ECLI:NL:RBMNE:2022:4391
Rechtbank Midden-Nederland
- Eerste aanleg - enkelvoudig
- Rechtspraak.nl
Beroep tegen vastgestelde WOZ-waarde van een woning
In deze zaak heeft de Rechtbank Midden-Nederland op 25 augustus 2022 uitspraak gedaan in een geschil over de vastgestelde WOZ-waarde van een woning. Eiser, vertegenwoordigd door zijn gemachtigde G. Gieben, had bezwaar gemaakt tegen de beschikking van de heffingsambtenaar van de Belastingsamenwerking gemeenten & hoogheemraadschap, die de WOZ-waarde van de woning op € 393.000,- had vastgesteld per 1 januari 2020. Eiser stelde dat de waarde te hoog was en bepleitte een lagere waarde van € 380.000,-. De rechtbank heeft de zaak behandeld op een digitale zitting op 21 april 2022, waar ook de gemachtigde van de verweerder, R. Janmaat, aanwezig was.
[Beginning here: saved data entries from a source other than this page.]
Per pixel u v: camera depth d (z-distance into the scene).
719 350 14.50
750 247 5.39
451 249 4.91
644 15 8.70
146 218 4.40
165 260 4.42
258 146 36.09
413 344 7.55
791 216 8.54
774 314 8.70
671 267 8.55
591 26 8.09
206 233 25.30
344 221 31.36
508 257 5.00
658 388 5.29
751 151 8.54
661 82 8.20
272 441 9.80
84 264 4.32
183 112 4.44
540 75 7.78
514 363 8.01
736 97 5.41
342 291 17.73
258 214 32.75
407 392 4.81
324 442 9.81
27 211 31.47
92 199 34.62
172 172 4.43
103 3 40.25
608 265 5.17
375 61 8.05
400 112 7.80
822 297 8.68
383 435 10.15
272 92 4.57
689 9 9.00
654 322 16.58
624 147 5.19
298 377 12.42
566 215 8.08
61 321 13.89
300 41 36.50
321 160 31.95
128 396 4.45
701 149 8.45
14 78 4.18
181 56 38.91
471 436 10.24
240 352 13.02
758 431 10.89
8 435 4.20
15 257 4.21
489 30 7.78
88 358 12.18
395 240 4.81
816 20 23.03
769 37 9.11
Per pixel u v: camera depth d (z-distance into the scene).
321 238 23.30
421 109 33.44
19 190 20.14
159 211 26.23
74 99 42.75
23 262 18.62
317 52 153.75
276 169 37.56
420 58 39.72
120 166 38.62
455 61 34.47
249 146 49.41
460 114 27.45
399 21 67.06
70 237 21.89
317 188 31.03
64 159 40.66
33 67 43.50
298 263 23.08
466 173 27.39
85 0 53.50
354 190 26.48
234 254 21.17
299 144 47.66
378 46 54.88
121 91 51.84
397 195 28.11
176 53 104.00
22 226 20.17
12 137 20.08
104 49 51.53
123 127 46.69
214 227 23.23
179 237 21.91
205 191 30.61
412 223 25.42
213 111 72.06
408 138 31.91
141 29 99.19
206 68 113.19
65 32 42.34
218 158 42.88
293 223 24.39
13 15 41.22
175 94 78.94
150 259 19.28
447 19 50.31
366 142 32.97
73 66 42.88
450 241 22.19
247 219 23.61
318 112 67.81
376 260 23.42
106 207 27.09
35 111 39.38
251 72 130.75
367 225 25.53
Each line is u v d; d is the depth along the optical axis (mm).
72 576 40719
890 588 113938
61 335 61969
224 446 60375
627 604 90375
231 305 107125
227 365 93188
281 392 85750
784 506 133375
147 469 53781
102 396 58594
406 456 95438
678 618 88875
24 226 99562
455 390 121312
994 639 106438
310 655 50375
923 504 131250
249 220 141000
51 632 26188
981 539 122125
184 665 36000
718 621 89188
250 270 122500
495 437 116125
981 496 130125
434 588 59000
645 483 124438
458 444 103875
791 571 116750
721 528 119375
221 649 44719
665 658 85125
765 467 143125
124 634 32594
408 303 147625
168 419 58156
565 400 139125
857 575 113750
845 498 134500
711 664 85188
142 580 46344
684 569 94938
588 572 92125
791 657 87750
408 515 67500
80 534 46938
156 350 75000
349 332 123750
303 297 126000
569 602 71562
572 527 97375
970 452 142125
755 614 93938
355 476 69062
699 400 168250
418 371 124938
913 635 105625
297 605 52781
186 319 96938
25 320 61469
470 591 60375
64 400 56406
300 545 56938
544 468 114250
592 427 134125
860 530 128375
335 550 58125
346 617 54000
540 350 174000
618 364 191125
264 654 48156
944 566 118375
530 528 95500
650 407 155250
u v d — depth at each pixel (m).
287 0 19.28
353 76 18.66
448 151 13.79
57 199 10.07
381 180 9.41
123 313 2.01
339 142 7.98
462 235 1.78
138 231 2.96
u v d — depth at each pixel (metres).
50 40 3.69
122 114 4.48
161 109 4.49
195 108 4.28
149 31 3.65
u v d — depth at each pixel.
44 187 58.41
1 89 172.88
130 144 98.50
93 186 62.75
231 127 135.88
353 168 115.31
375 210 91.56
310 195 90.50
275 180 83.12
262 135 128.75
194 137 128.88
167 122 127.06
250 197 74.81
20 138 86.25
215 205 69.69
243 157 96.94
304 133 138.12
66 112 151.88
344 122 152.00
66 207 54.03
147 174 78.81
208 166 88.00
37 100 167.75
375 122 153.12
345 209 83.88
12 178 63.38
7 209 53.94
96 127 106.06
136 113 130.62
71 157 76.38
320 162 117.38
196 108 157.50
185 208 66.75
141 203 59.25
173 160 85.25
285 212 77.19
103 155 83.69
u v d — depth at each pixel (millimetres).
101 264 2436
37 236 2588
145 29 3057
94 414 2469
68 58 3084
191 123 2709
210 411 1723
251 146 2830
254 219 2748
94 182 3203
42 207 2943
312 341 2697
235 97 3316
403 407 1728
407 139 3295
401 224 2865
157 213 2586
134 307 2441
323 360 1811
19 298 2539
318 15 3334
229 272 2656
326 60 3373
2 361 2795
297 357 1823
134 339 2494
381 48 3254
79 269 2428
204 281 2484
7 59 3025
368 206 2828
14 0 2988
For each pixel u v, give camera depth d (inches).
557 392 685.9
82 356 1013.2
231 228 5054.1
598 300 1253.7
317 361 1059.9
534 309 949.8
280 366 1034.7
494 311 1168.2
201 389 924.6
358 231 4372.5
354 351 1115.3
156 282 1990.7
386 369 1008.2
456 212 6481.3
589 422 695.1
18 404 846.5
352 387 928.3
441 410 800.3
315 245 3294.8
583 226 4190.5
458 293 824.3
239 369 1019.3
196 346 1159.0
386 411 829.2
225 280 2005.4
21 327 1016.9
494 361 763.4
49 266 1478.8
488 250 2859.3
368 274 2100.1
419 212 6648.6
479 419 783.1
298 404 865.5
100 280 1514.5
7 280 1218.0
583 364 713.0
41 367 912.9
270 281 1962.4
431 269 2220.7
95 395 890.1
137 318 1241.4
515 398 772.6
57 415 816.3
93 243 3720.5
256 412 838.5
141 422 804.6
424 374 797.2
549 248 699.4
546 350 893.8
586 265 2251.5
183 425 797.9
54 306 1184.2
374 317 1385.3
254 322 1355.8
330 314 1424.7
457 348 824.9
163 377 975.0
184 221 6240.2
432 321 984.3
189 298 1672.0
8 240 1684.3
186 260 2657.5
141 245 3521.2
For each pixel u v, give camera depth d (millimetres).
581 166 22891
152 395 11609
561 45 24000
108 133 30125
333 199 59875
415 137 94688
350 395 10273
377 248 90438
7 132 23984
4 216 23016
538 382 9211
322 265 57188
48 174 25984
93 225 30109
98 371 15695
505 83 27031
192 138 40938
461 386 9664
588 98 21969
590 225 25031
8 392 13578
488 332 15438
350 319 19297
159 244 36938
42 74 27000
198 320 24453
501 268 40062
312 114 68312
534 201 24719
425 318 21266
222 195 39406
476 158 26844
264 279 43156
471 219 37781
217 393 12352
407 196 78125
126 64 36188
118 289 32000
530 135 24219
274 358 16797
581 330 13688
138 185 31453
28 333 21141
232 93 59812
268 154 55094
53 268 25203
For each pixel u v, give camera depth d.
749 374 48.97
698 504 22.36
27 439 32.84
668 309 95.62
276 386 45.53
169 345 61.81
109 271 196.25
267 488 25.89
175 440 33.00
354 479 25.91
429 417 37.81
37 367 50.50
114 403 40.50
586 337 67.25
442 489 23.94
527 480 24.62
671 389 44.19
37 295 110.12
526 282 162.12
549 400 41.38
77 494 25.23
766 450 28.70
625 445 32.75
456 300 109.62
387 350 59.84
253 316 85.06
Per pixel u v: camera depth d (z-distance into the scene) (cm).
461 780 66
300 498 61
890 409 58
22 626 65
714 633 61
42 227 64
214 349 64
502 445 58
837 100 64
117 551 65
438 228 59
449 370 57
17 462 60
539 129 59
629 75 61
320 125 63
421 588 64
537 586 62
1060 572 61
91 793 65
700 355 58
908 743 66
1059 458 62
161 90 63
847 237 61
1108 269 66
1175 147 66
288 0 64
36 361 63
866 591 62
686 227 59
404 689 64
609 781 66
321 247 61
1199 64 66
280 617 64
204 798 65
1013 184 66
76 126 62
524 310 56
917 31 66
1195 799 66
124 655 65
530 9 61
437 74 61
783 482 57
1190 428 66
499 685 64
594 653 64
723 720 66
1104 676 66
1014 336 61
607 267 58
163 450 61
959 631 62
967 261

De rechtbank overwoog dat de WOZ-waarde de waarde in het economisch verkeer vertegenwoordigt en dat deze waarde wordt vastgesteld aan de hand van de vergelijkingsmethode. De heffingsambtenaar diende aannemelijk te maken dat de vastgestelde waarde niet te hoog was. De rechtbank oordeelde dat de heffingsambtenaar dit had gedaan door middel van een taxatiematrix, waarin de woning werd vergeleken met vier referentiewoningen in de buurt. De rechtbank concludeerde dat de referentiewoningen goed bruikbaar waren en dat de heffingsambtenaar voldoende rekening had gehouden met de verschillen tussen de woningen.
Uiteindelijk oordeelde de rechtbank dat de waarde van de woning niet te hoog was vastgesteld en verklaarde het beroep van eiser ongegrond. De uitspraak werd openbaar uitgesproken en een afschrift werd verzonden aan de betrokken partijen. Eiser werd geïnformeerd over de mogelijkheid om binnen zes weken hoger beroep in te stellen bij het gerechtshof Arnhem-Leeuwarden.